→ **ЗАДАНИЯ К УПРАЖНЕНИЮ**:
a. Сверьте с отрывком о семье цирковых артистов три утверждения: (i) отец был иллюзионистом; (ii) сиденье пуфика можно было снять; (iii) отец забрал рассказчика из спортивного лагеря на целую неделю. Для каждого ответьте «да» или «нет» и приведите в точной цитате слова отрывка, которые это решают.
b. Продолжите отрывок о семье цирковых артистов, начав сразу после его последнего предложения.

→ **ОТРЫВОК ТЕКСТА**:
══════════

«Солдаты в цирке не смеются». Возможно, поэтому я долгое время хотел служить. Помню сцену: мать, придя домой, снимает порванные чулки и складывает их в ёмкость пуфика (там снималось сиденье, в детстве я даже мог залезть туда весь целиком; я так делал, когда играл в прятки с гостями), а отец ворчит, потому что на крышке лежат его карты, для фокусов.
Цирковая гимнастка. Фото с ресурса Unsplash.
Спустя время я видел точно такую же сцену, но слегка сместились акценты: мать клала в пуфик пачки макарон и манку, а на крышке лежал отцовский пистолет. Обыкновенный «Иж», девять миллиметров, со звёздочкой на рукоятке.
Это были две грани одного и того же. Мои родители были цирковыми артистами: отец — иллюзионистом, мама — гимнасткой.
Окончательно я понял, что не хочу разделить их судьбу, когда, уже школьника, отец меня забрал на пару часов из спортивного лагеря, чтобы научить стрелять. Грохот сбитых банок смешил, пугала отдача.

══════════

→ **ИСХОДНЫЕ ДАННЫЕ**:
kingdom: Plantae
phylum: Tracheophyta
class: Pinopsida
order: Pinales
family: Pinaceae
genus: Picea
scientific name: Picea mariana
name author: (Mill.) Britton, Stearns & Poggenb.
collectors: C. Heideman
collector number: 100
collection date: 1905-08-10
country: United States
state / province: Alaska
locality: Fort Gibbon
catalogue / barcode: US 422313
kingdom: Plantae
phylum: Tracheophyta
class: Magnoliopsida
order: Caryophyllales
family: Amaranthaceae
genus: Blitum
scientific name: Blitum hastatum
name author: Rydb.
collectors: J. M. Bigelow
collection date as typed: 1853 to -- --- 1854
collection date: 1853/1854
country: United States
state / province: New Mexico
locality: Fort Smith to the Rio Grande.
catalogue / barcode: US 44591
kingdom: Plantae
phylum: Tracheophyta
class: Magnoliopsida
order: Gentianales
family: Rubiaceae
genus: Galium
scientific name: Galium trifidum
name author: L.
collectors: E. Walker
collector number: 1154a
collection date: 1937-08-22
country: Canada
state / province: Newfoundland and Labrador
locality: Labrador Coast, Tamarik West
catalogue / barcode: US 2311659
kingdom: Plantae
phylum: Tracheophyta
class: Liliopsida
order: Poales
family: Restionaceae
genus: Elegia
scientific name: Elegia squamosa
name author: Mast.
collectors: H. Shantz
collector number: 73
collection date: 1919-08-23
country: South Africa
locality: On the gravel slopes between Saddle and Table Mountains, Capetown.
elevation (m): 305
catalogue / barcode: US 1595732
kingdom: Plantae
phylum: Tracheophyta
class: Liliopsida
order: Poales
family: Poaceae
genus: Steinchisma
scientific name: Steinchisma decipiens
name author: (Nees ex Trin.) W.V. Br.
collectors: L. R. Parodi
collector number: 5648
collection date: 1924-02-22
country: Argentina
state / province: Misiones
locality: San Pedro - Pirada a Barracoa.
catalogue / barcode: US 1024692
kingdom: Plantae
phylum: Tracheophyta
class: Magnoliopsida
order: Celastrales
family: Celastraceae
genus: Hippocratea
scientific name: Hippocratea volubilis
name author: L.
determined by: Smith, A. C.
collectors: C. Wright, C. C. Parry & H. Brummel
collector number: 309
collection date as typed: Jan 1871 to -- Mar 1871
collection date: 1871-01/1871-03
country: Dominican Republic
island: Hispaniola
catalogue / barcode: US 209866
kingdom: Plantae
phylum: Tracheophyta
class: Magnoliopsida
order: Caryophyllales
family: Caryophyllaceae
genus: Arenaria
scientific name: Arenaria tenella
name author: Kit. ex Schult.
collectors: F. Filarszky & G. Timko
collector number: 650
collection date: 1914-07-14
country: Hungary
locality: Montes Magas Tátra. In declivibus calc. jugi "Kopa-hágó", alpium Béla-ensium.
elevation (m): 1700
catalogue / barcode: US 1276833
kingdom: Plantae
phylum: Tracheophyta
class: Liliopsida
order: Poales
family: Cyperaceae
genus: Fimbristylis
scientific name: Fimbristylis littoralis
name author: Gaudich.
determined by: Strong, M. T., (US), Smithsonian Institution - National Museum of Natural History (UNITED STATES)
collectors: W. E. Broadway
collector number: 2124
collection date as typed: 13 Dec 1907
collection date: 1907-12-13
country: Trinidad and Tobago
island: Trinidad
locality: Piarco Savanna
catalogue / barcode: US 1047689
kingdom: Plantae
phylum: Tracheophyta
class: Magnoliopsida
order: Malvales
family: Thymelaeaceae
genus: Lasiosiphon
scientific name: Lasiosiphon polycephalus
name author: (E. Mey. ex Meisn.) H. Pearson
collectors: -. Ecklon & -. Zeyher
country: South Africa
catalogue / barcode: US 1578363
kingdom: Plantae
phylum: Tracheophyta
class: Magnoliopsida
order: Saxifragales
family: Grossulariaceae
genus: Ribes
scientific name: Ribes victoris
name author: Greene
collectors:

══════════

→ **ОТВЕТЫ К УПРАЖНЕНИЮ**:
a.
(i) Да: «отец — иллюзионистом».
(ii) Да: «там снималось сиденье».
(iii) Нет: «отец меня забрал на пару часов из спортивного лагеря».

b.
Как же я хотел служить, спросите вы. Ведь там только и делают что стреляют. Мною двигало желание понять, что такое оружие. Правильно ответить себе на вопрос, который я не один раз задавал себе после того выстрела: что может заставить спустить курок?
На долгие годы моей идей фикс стало слово «дисциплина». Я хотел дисциплинировать себя во всём — в речи, в движениях, в планах на жизнь. Но что-то всегда звало меня в сторону. И каждый раз, обретая некое подобие перспективы, я сходил с дистанции. Так же точно делала моя мама в номере, в котором гимнасты летят друг другу навстречу, чтобы столкнуться, но каким-то образом каждый раз минуют друг друга. В этом, помимо возможности падения, и состоит «соль» номера, его пружина, то, на чём выстроено напряжение наблюдателя.
Меня всегда тянуло обратно в детство, в цирк. И в то же время я делал всё, чтобы отложить эту встречу. Мне кажется, что неслучайно я сначала увлёкся религиозными поисками, потом творческими. Это уводило меня от встречи.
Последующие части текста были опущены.